Result: ~300% faster

That's cheating!

The problem with using a pool of processors is that it requires that the original .zip file exists on disk. So in my web server, to use this solution, I'd first have to save the in-memory ZIP file to disk, then invoke this function. Not sure what the cost of that it's not likely to be cheap.

Well, it doesn't hurt to poke around. Perhaps, it could be worth it if the extraction was significantly faster.

But remember! This optimization depends on using up as many CPUs as it possibly can. What if some of those other CPUs are needed for something else going on in gunicorn? Those other processes would have to patiently wait till there's a CPU available. Since there's other things going on in this server, I'm not sure I'm willing to let on process take over all the other CPUs.

Conclusion

Doing it serially turns out to be quite nice. You're bound to one CPU but the performance is still pretty good. Also, just look at the difference in the code between f1 and f2! With concurrent.futures pool classes you can cap the number of CPUs it's allowed to use but that doesn't feel great either. What if you get the number wrong in a virtual environment? Of if the number is too low and don't benefit any from spreading the workload and now you're just paying for overheads to move the work around?

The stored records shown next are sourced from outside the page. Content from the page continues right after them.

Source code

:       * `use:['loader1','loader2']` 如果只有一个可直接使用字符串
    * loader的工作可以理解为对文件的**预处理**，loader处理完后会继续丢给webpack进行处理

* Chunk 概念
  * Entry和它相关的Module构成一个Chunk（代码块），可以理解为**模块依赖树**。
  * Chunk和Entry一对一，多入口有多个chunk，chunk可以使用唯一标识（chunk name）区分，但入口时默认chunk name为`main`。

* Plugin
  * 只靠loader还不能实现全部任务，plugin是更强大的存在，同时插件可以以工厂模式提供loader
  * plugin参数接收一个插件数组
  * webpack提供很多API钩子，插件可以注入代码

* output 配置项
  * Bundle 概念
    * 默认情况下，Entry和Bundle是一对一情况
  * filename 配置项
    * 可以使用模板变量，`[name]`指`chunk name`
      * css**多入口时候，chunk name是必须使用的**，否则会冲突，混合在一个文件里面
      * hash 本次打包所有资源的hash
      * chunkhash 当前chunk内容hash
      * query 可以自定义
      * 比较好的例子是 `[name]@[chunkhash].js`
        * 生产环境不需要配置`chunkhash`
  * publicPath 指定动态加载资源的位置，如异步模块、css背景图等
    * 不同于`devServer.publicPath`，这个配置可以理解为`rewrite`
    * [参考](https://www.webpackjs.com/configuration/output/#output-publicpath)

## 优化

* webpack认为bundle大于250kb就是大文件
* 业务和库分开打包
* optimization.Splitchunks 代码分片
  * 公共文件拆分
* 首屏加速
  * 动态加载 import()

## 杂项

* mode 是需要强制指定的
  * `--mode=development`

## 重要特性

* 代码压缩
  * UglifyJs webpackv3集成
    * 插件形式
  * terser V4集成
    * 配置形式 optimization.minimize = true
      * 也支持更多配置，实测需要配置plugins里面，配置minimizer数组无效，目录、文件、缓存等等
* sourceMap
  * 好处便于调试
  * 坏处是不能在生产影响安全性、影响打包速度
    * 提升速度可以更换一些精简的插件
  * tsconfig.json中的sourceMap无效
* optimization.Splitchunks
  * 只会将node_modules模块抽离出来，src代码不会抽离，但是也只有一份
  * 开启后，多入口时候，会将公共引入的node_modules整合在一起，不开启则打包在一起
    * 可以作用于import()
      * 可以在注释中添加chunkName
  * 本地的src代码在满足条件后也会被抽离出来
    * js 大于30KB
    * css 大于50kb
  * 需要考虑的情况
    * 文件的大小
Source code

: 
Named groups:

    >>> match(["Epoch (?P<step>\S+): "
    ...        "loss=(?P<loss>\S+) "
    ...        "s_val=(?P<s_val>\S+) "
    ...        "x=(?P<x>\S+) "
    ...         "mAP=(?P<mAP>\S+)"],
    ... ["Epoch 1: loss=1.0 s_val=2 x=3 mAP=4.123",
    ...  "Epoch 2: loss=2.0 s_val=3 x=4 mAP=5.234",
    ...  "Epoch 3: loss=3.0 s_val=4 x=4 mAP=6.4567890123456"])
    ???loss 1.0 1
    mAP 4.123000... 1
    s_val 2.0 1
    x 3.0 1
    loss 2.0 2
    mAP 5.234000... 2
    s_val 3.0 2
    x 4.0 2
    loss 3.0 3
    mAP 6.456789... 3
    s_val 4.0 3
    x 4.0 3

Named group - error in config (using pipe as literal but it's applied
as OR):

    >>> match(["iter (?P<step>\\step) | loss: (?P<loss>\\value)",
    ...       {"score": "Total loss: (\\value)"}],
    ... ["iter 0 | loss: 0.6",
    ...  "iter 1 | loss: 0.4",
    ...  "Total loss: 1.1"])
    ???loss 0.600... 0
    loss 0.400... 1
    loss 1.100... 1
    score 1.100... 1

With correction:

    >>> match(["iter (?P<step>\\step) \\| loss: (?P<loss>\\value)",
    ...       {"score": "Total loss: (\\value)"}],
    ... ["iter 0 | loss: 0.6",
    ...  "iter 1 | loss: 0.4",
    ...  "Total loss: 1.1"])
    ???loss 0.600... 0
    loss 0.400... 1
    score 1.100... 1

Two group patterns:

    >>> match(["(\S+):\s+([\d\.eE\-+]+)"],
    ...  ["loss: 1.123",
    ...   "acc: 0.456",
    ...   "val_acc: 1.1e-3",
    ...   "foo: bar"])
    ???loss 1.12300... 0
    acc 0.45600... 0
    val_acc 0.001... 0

I'm going to stick with zipfile.ZipFile(file_buffer).extractall(temp_dir). It's good enough for this.

Want to try your hands on it?

I did my benchmarking using a c5.4xlarge EC2 server. The files can be downloaded from:

wget https://www.peterbe.com/unzip-in-parallel/hack.unzip-in-parallel.py
wget https://www.peterbe.com/unzip-in-parallel/symbols-2017-11-27T14_15_30.zip

The .zip file there is 34MB which is relatively small compared to what's happening on the server.

The hack.unzip-in-parallel.py is a hot mess. It contains a bunch of terrible hacks and ugly stuff but hopefully it's a start.